*** Opening Available data ***

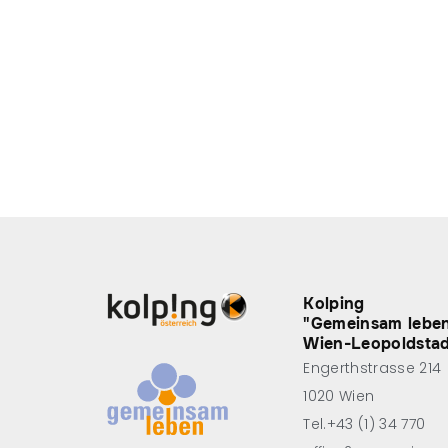
Kolping
"Gemeinsam lebe
Wien-Leopoldsta
Engerthstrasse 214
1020 Wien
Tel.+43 (1) 34 770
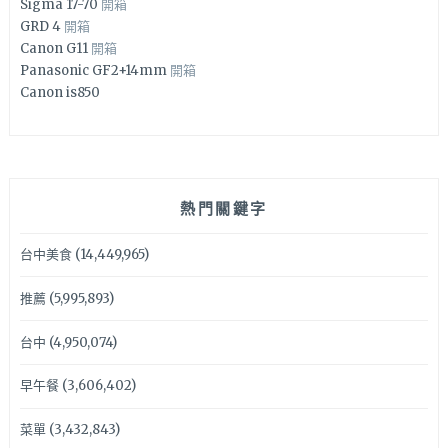
Sigma 17-70
開箱
GRD 4
開箱
Canon G11
開箱
Panasonic GF2+14mm
開箱
Canon is850
熱門關鍵字
台中美食
(14,449,965)
推薦
(5,995,893)
台中
(4,950,074)
早午餐
(3,606,402)
菜單
(3,432,843)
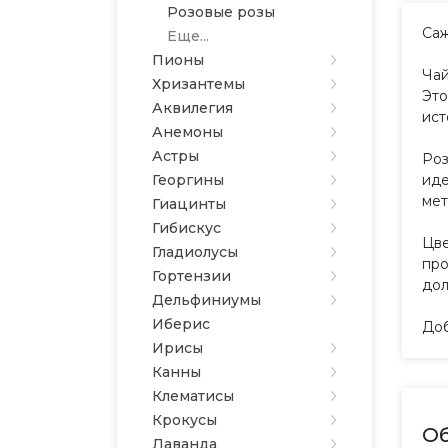
Розовые розы
Саж
Еще...
Пионы
Чай
Хризантемы
Это
Аквилегия
ист
Анемоны
Астры
Роз
Георгины
иде
мет
Гиацинты
Гибискус
Цве
Гладиолусы
про
Гортензии
дол
Дельфиниумы
Иберис
Доб
Ирисы
Канны
Клематисы
Крокусы
Об
Лаванда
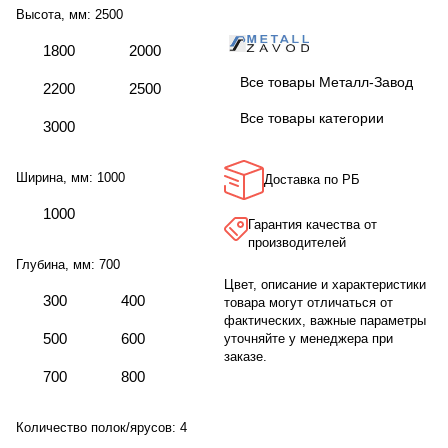
Высота, мм:
2500
1800
2000
Все товары Металл-Завод
2200
2500
Все товары категории
3000
Ширина, мм:
1000
Доставка по РБ
1000
Гарантия качества от
производителей
Глубина, мм:
700
Цвет, описание и характеристики
300
400
товара могут отличаться от
фактических, важные параметры
500
600
уточняйте у менеджера при
заказе.
700
800
Количество полок/ярусов:
4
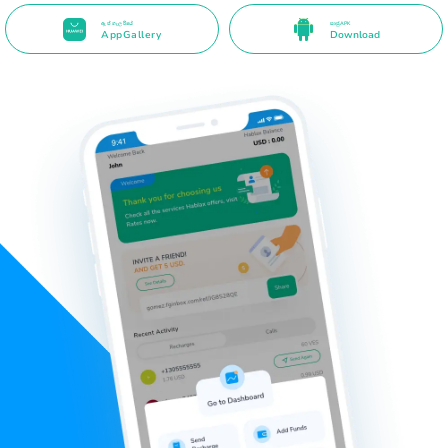
ඇප් ගැලරියේ
සෘජු APK
AppGallery
Download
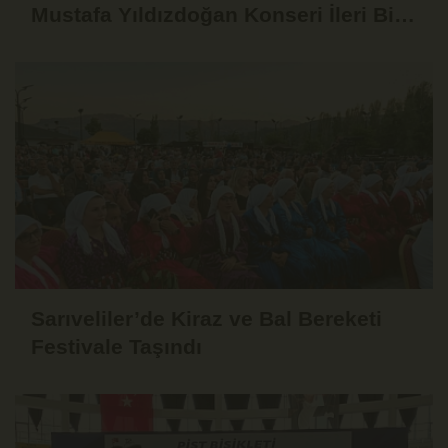
Mustafa Yıldızdoğan Konseri İleri Bir
Tarihe Ertelendi
Sarıveliler’de Kiraz ve Bal Bereketi
Festivale Taşındı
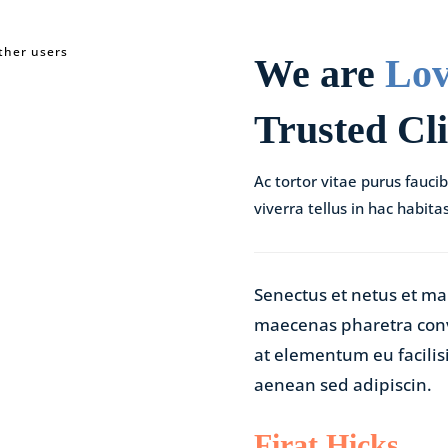
other users
We are
Lov
Trusted Cli
Ac tortor vitae purus fauci
viverra tellus in hac habita
Senectus et netus et ma
maecenas pharetra conv
at elementum eu facili
aenean sed adipiscin.
Firat Hicks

*** Closing Available data ***

Job item:
Reproduce the listing above line for line, leaving out the pictures.

Exercise response:
Kolping
"Gemeinsam lebe
Wien-Leopoldsta
Engerthstrasse 214
1020 Wien
Tel.+43 (1) 34 770
Sigma 17-70
開箱
GRD 4
開箱
Canon G11
開箱
Panasonic GF2+14mm
開箱
Canon is850
熱門關鍵字
台中美食
(14,449,965)
推薦
(5,995,893)
台中
(4,950,074)
早午餐
(3,606,402)
菜單
(3,432,843)
Розовые розы
Саж
Еще...
Пионы
Чай
Хризантемы
Это
Аквилегия
ист
Анемоны
Астры
Роз
Георгины
иде
мет
Гиацинты
Гибискус
Цве
Гладиолусы
про
Гортензии
дол
Дельфиниумы
Иберис
Доб
Ирисы
Канны
Клематисы
Крокусы
Об
Лаванда
Высота, мм:
2500
1800
2000
Все товары Металл-Завод
2200
2500
Все товары категории
3000
Ширина, мм:
1000
Доставка по РБ
1000
Гарантия качества от
производителей
Глубина, мм:
700
Цвет, описание и характеристики
300
400
товара могут отличаться от
фактических, важные параметры
500
600
уточняйте у менеджера при
заказе.
700
800
Количество полок/ярусов:
4
ඇප් ගැලරියේ
සෘජු APK
AppGallery
Download
Mustafa Yıldızdoğan Konseri İleri Bir
Tarihe Ertelendi
Sarıveliler’de Kiraz ve Bal Bereketi
Festivale Taşındı
other users
We are
Lov
Trusted Cli
Ac tortor vitae purus fauci
viverra tellus in hac habita
Senectus et netus et ma
maecenas pharetra conv
at elementum eu facili
aenean sed adipiscin.
Firat Hicks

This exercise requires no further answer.